For the time being this situation does appear unjust. But perhaps once the best business model to capitalize on these efforts is clear, the injustice will feel irrelevant. So what might that business model be?

When Google created a search that was substantially better than other searches, one irony was that those search results could easily be stolen. And one (perhaps ironic) response they took to that theft was to add behavior monitoring to their software that watches for what appears to be someone trawling their results to steal them. So one element is to have not just data, but a lot of data - too much for any typical user to ever view all of in one go, so that if someone tries - you can catch them before they get everything as an obvious outlier in usage data. Another is to do a good job of writing that monitoring and blocking software.

One more is to continuously gather that data so that even if someone steals the data in small sips, they're always too far behind you, and out of date, to make you a legitimate competitor.

It appears Gallup's (almost) observation is correct: That you need to both provide original data and analysis to make money. People read or use your product for the promised results you can give them, less than they use it for raw data. In a sense, providing raw data is a much lower value service - one that begs other businesses to come along and analyze, and deliver more promising answers with it. Making a promise to provide specific insights, recommendations or other actionable information can be worth quite a bit of money. Gathering data, if that's all you intend to do, may be a better fit for keeping in a private database you charge for access to, with some kind of downstream "per viewer" fee for what your customers build on top of it. A better economy of ideas in its purest form, but a business model rife for theft, sadly.

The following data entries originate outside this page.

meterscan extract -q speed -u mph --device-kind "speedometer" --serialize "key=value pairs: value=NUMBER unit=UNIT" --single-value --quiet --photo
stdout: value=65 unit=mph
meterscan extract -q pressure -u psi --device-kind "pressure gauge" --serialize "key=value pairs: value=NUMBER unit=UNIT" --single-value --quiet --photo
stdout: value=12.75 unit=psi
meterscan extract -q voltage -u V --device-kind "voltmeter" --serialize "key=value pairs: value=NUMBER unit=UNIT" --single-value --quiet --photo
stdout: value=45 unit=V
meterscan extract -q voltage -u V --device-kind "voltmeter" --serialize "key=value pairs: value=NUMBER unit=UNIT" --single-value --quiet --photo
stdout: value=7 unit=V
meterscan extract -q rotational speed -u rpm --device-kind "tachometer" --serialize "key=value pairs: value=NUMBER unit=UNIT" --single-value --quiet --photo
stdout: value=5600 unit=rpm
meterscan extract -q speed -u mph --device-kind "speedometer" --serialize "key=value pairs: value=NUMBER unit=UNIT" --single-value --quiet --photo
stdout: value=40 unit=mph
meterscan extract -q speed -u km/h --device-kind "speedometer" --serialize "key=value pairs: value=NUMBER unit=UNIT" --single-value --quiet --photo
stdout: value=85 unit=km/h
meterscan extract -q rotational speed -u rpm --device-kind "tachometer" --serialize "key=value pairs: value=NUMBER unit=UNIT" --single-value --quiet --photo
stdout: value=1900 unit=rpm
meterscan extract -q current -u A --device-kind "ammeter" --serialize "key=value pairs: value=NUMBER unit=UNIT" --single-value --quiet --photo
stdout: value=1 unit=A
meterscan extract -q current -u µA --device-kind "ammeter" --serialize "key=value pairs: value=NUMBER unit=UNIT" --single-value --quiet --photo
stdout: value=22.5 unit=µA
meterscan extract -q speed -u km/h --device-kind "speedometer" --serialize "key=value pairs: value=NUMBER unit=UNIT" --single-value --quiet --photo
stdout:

Finally, any business looking to do original data collection is going to make mistakes in their business model, so they're best learning how to make news - after all in Mocality's case, all it took was public embarrassment on places like Slashdot and Reddit (2 news sources Google employees read frequently) to resolve their Google problem. That won't prevent other competitors from swooping in on their data - but it may buy them some time to refine their business model so it doesn't crush Mocality when would-be competitors try.